Please reproduce the text of each of the following items line for line, keeping every word, number, and mark as it appears.
--- START ---
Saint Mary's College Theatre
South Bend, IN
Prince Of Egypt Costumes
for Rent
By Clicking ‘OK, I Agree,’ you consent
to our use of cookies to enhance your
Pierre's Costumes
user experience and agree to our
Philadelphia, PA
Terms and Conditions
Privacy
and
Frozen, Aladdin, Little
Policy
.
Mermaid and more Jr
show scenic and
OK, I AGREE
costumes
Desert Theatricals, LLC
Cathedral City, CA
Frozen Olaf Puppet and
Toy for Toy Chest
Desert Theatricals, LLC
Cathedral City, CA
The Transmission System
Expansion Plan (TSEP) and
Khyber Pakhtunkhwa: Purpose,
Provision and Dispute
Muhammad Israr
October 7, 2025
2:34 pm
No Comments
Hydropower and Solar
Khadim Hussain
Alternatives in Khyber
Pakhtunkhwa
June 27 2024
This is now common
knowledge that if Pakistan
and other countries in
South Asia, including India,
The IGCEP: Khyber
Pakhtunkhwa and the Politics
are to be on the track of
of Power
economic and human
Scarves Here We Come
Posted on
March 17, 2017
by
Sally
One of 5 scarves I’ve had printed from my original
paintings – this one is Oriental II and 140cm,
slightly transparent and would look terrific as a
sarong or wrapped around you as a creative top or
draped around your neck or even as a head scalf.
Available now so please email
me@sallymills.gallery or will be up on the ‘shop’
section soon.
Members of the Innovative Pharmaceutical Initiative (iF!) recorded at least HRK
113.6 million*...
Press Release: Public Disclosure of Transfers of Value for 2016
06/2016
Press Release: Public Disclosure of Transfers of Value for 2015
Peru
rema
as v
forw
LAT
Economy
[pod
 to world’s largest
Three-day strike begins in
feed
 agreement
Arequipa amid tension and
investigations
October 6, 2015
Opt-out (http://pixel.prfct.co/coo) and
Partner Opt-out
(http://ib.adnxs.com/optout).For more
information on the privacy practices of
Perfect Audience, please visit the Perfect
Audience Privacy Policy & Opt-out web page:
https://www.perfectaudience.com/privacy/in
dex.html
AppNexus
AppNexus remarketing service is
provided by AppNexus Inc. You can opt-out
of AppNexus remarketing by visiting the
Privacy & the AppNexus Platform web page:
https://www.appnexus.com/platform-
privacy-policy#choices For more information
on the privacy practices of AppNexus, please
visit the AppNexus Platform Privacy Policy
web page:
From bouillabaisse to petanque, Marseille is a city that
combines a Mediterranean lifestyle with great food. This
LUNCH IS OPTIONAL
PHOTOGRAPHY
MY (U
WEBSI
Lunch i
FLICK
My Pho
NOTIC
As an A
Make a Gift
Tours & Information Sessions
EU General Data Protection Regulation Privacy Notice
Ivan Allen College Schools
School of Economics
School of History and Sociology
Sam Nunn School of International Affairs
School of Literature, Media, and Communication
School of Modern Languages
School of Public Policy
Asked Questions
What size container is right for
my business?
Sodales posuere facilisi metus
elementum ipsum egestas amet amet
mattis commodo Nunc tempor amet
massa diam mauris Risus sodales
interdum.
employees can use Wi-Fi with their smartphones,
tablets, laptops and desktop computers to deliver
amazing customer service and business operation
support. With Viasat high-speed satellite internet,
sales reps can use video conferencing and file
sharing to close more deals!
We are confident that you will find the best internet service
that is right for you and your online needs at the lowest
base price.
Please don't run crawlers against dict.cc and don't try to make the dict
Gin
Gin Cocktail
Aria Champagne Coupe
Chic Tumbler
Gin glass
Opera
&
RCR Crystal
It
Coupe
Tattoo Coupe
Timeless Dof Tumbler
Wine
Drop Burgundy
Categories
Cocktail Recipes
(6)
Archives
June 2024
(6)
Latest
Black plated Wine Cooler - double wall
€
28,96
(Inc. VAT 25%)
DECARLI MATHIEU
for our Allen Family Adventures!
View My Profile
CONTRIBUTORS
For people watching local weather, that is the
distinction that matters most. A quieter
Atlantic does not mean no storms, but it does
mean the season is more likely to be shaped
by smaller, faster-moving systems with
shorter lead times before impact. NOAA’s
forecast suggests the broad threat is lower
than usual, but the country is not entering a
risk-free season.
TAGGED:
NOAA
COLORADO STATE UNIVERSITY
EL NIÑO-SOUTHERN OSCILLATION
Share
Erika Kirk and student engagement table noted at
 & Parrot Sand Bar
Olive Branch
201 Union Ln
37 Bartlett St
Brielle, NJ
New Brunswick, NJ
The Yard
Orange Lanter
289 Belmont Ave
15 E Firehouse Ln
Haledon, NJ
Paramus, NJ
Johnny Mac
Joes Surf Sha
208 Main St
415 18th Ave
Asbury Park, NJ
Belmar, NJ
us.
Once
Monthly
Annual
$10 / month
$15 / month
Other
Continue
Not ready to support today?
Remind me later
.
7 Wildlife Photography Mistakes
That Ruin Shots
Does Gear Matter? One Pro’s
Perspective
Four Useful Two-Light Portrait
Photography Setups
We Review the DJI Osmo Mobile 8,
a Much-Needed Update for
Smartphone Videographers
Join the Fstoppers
--- END ---
Result:
Saint Mary's College Theatre
South Bend, IN
Prince Of Egypt Costumes
for Rent
By Clicking ‘OK, I Agree,’ you consent
to our use of cookies to enhance your
Pierre's Costumes
user experience and agree to our
Philadelphia, PA
Terms and Conditions
Privacy
and
Frozen, Aladdin, Little
Policy
.
Mermaid and more Jr
show scenic and
OK, I AGREE
costumes
Desert Theatricals, LLC
Cathedral City, CA
Frozen Olaf Puppet and
Toy for Toy Chest
Desert Theatricals, LLC
Cathedral City, CA
The Transmission System
Expansion Plan (TSEP) and
Khyber Pakhtunkhwa: Purpose,
Provision and Dispute
Muhammad Israr
October 7, 2025
2:34 pm
No Comments
Hydropower and Solar
Khadim Hussain
Alternatives in Khyber
Pakhtunkhwa
June 27 2024
This is now common
knowledge that if Pakistan
and other countries in
South Asia, including India,
The IGCEP: Khyber
Pakhtunkhwa and the Politics
are to be on the track of
of Power
economic and human
Scarves Here We Come
Posted on
March 17, 2017
by
Sally
One of 5 scarves I’ve had printed from my original
paintings – this one is Oriental II and 140cm,
slightly transparent and would look terrific as a
sarong or wrapped around you as a creative top or
draped around your neck or even as a head scalf.
Available now so please email
me@sallymills.gallery or will be up on the ‘shop’
section soon.
Members of the Innovative Pharmaceutical Initiative (iF!) recorded at least HRK
113.6 million*...
Press Release: Public Disclosure of Transfers of Value for 2016
06/2016
Press Release: Public Disclosure of Transfers of Value for 2015
Peru
rema
as v
forw
LAT
Economy
[pod
 to world’s largest
Three-day strike begins in
feed
 agreement
Arequipa amid tension and
investigations
October 6, 2015
Opt-out (http://pixel.prfct.co/coo) and
Partner Opt-out
(http://ib.adnxs.com/optout).For more
information on the privacy practices of
Perfect Audience, please visit the Perfect
Audience Privacy Policy & Opt-out web page:
https://www.perfectaudience.com/privacy/in
dex.html
AppNexus
AppNexus remarketing service is
provided by AppNexus Inc. You can opt-out
of AppNexus remarketing by visiting the
Privacy & the AppNexus Platform web page:
https://www.appnexus.com/platform-
privacy-policy#choices For more information
on the privacy practices of AppNexus, please
visit the AppNexus Platform Privacy Policy
web page:
From bouillabaisse to petanque, Marseille is a city that
combines a Mediterranean lifestyle with great food. This
LUNCH IS OPTIONAL
PHOTOGRAPHY
MY (U
WEBSI
Lunch i
FLICK
My Pho
NOTIC
As an A
Make a Gift
Tours & Information Sessions
EU General Data Protection Regulation Privacy Notice
Ivan Allen College Schools
School of Economics
School of History and Sociology
Sam Nunn School of International Affairs
School of Literature, Media, and Communication
School of Modern Languages
School of Public Policy
Asked Questions
What size container is right for
my business?
Sodales posuere facilisi metus
elementum ipsum egestas amet amet
mattis commodo Nunc tempor amet
massa diam mauris Risus sodales
interdum.
employees can use Wi-Fi with their smartphones,
tablets, laptops and desktop computers to deliver
amazing customer service and business operation
support. With Viasat high-speed satellite internet,
sales reps can use video conferencing and file
sharing to close more deals!
We are confident that you will find the best internet service
that is right for you and your online needs at the lowest
base price.
Please don't run crawlers against dict.cc and don't try to make the dict
Gin
Gin Cocktail
Aria Champagne Coupe
Chic Tumbler
Gin glass
Opera
&
RCR Crystal
It
Coupe
Tattoo Coupe
Timeless Dof Tumbler
Wine
Drop Burgundy
Categories
Cocktail Recipes
(6)
Archives
June 2024
(6)
Latest
Black plated Wine Cooler - double wall
€
28,96
(Inc. VAT 25%)
DECARLI MATHIEU
for our Allen Family Adventures!
View My Profile
CONTRIBUTORS
For people watching local weather, that is the
distinction that matters most. A quieter
Atlantic does not mean no storms, but it does
mean the season is more likely to be shaped
by smaller, faster-moving systems with
shorter lead times before impact. NOAA’s
forecast suggests the broad threat is lower
than usual, but the country is not entering a
risk-free season.
TAGGED:
NOAA
COLORADO STATE UNIVERSITY
EL NIÑO-SOUTHERN OSCILLATION
Share
Erika Kirk and student engagement table noted at
 & Parrot Sand Bar
Olive Branch
201 Union Ln
37 Bartlett St
Brielle, NJ
New Brunswick, NJ
The Yard
Orange Lanter
289 Belmont Ave
15 E Firehouse Ln
Haledon, NJ
Paramus, NJ
Johnny Mac
Joes Surf Sha
208 Main St
415 18th Ave
Asbury Park, NJ
Belmar, NJ
us.
Once
Monthly
Annual
$10 / month
$15 / month
Other
Continue
Not ready to support today?
Remind me later
.
7 Wildlife Photography Mistakes
That Ruin Shots
Does Gear Matter? One Pro’s
Perspective
Four Useful Two-Light Portrait
Photography Setups
We Review the DJI Osmo Mobile 8,
a Much-Needed Update for
Smartphone Videographers
Join the Fstoppers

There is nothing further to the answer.